BEGIN

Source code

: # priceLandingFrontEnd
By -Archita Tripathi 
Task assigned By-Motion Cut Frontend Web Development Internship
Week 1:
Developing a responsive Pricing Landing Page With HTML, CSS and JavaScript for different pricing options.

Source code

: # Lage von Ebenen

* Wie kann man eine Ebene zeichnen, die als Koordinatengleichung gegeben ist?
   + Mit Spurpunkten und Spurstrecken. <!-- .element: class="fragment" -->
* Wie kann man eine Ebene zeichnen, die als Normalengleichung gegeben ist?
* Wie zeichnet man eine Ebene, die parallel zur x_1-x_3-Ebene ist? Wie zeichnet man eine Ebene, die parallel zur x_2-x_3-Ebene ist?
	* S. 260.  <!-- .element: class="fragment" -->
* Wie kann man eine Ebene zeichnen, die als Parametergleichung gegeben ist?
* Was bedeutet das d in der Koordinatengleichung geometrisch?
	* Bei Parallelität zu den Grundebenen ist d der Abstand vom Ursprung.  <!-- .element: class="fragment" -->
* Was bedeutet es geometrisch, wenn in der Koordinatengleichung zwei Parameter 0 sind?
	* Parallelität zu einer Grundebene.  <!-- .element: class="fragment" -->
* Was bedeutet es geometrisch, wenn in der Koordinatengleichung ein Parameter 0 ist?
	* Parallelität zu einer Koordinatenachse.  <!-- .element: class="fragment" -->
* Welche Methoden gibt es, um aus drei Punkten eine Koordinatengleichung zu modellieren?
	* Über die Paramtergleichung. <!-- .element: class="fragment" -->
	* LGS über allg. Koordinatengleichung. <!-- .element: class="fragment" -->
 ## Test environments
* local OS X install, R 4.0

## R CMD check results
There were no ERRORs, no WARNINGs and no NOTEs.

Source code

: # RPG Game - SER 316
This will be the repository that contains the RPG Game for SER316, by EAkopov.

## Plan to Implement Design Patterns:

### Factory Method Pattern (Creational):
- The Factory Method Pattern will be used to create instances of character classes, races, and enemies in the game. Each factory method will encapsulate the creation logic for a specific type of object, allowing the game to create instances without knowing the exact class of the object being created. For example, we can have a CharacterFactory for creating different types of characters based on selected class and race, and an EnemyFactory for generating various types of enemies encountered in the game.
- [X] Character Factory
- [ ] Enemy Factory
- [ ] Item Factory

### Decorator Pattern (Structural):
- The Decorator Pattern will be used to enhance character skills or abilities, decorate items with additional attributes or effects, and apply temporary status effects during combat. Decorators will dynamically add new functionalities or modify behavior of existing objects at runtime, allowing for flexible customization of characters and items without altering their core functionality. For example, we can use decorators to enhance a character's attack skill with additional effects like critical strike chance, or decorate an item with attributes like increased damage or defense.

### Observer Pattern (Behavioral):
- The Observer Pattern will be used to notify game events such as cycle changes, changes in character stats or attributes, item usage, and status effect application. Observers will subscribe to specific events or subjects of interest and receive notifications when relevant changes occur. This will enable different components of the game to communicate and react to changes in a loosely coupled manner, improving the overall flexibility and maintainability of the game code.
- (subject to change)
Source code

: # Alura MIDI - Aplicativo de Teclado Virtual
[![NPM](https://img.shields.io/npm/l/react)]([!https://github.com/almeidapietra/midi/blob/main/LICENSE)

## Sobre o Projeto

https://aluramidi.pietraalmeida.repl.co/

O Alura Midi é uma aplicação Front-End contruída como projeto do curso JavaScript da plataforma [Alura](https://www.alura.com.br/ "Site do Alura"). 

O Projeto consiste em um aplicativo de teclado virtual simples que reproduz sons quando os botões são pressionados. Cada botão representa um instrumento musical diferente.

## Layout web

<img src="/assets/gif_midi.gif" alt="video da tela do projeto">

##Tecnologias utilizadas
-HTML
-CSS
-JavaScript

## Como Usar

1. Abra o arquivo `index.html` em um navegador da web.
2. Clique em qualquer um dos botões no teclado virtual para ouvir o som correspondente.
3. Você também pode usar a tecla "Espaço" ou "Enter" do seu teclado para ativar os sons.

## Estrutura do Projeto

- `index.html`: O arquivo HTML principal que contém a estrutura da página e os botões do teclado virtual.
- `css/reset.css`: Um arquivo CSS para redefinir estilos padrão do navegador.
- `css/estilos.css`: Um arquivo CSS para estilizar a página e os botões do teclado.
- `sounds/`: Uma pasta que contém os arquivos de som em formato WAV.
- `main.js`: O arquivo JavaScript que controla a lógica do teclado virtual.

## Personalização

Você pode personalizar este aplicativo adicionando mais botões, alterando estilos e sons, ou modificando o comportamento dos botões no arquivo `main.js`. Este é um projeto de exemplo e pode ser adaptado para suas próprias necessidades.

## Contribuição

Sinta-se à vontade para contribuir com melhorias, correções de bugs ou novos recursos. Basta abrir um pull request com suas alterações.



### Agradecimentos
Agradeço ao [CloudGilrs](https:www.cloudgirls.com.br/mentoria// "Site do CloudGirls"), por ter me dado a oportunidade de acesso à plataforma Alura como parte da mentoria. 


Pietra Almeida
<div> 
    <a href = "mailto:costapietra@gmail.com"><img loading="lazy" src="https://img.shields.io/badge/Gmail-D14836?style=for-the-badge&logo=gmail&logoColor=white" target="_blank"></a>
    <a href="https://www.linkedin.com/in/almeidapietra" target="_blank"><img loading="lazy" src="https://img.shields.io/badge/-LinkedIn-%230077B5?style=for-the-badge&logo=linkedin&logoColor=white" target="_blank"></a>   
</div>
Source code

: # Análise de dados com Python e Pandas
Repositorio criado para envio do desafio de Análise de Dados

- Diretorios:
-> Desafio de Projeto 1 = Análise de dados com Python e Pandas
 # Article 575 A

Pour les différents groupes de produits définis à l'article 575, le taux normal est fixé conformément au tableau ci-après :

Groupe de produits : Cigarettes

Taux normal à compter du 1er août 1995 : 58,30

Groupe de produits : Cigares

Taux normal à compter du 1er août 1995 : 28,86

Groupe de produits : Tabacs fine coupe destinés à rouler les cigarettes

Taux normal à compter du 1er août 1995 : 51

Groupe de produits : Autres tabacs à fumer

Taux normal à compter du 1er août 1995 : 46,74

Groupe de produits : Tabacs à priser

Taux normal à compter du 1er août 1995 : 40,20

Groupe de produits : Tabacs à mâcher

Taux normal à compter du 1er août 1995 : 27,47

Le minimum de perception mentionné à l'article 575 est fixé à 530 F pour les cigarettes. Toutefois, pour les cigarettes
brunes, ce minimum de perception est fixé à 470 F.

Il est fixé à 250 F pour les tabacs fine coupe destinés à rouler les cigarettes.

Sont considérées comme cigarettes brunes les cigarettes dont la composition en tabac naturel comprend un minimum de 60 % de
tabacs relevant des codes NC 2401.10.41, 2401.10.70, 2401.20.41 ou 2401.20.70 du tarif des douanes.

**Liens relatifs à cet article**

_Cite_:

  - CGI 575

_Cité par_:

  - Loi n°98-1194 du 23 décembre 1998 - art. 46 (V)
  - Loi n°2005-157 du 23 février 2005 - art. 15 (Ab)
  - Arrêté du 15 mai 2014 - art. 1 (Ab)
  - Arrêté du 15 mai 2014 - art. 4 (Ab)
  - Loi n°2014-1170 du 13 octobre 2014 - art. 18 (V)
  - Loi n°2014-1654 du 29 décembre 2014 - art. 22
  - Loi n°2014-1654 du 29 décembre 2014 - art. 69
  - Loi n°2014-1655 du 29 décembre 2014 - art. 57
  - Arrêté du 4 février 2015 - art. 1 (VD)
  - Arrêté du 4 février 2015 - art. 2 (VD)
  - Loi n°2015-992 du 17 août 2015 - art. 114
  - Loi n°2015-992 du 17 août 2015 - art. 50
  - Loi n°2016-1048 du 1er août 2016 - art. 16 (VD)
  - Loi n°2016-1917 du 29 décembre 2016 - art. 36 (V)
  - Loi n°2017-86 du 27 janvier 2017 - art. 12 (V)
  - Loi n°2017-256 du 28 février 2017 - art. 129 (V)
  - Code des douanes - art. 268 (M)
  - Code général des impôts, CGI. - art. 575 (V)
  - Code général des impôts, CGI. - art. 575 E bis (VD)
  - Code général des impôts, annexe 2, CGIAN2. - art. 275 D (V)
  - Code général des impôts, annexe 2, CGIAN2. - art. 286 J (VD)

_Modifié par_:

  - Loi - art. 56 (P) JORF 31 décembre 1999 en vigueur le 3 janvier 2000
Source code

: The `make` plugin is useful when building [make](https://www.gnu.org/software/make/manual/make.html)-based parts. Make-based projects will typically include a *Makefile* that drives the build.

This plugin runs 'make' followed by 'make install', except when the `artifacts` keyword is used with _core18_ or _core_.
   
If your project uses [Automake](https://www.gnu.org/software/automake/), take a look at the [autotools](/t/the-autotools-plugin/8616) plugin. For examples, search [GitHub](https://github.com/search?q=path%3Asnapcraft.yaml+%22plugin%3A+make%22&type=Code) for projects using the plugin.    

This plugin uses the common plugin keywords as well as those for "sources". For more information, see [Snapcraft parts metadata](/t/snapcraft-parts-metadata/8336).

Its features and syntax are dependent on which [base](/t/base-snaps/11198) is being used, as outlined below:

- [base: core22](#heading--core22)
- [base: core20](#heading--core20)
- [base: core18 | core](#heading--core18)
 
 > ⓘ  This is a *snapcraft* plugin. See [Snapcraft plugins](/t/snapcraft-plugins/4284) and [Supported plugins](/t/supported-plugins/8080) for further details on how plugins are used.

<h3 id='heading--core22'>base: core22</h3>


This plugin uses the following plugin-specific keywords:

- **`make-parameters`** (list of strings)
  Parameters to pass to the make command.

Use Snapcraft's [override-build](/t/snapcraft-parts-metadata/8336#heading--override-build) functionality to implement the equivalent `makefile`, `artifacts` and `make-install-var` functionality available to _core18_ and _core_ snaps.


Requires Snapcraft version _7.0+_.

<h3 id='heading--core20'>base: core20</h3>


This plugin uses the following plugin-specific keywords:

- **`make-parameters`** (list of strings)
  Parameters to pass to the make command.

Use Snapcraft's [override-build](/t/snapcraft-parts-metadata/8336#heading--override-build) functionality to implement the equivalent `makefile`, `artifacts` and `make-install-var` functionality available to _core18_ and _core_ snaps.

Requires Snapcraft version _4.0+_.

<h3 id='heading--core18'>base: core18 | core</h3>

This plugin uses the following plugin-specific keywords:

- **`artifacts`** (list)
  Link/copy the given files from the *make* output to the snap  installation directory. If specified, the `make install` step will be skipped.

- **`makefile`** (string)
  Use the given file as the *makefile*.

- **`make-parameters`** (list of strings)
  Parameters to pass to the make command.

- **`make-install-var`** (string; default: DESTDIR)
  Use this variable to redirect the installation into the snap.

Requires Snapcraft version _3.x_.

END

Directions for this task:
Retype every line up to and including the one that contains "This will be", beginning at the first line of the records, with no edits.

Exercise output:
Source code

: # priceLandingFrontEnd
By -Archita Tripathi 
Task assigned By-Motion Cut Frontend Web Development Internship
Week 1:
Developing a responsive Pricing Landing Page With HTML, CSS and JavaScript for different pricing options.

Source code

: # Lage von Ebenen

* Wie kann man eine Ebene zeichnen, die als Koordinatengleichung gegeben ist?
   + Mit Spurpunkten und Spurstrecken. <!-- .element: class="fragment" -->
* Wie kann man eine Ebene zeichnen, die als Normalengleichung gegeben ist?
* Wie zeichnet man eine Ebene, die parallel zur x_1-x_3-Ebene ist? Wie zeichnet man eine Ebene, die parallel zur x_2-x_3-Ebene ist?
	* S. 260.  <!-- .element: class="fragment" -->
* Wie kann man eine Ebene zeichnen, die als Parametergleichung gegeben ist?
* Was bedeutet das d in der Koordinatengleichung geometrisch?
	* Bei Parallelität zu den Grundebenen ist d der Abstand vom Ursprung.  <!-- .element: class="fragment" -->
* Was bedeutet es geometrisch, wenn in der Koordinatengleichung zwei Parameter 0 sind?
	* Parallelität zu einer Grundebene.  <!-- .element: class="fragment" -->
* Was bedeutet es geometrisch, wenn in der Koordinatengleichung ein Parameter 0 ist?
	* Parallelität zu einer Koordinatenachse.  <!-- .element: class="fragment" -->
* Welche Methoden gibt es, um aus drei Punkten eine Koordinatengleichung zu modellieren?
	* Über die Paramtergleichung. <!-- .element: class="fragment" -->
	* LGS über allg. Koordinatengleichung. <!-- .element: class="fragment" -->
 ## Test environments
* local OS X install, R 4.0

## R CMD check results
There were no ERRORs, no WARNINGs and no NOTEs.

Source code

: # RPG Game - SER 316
This will be the repository that contains the RPG Game for SER316, by EAkopov.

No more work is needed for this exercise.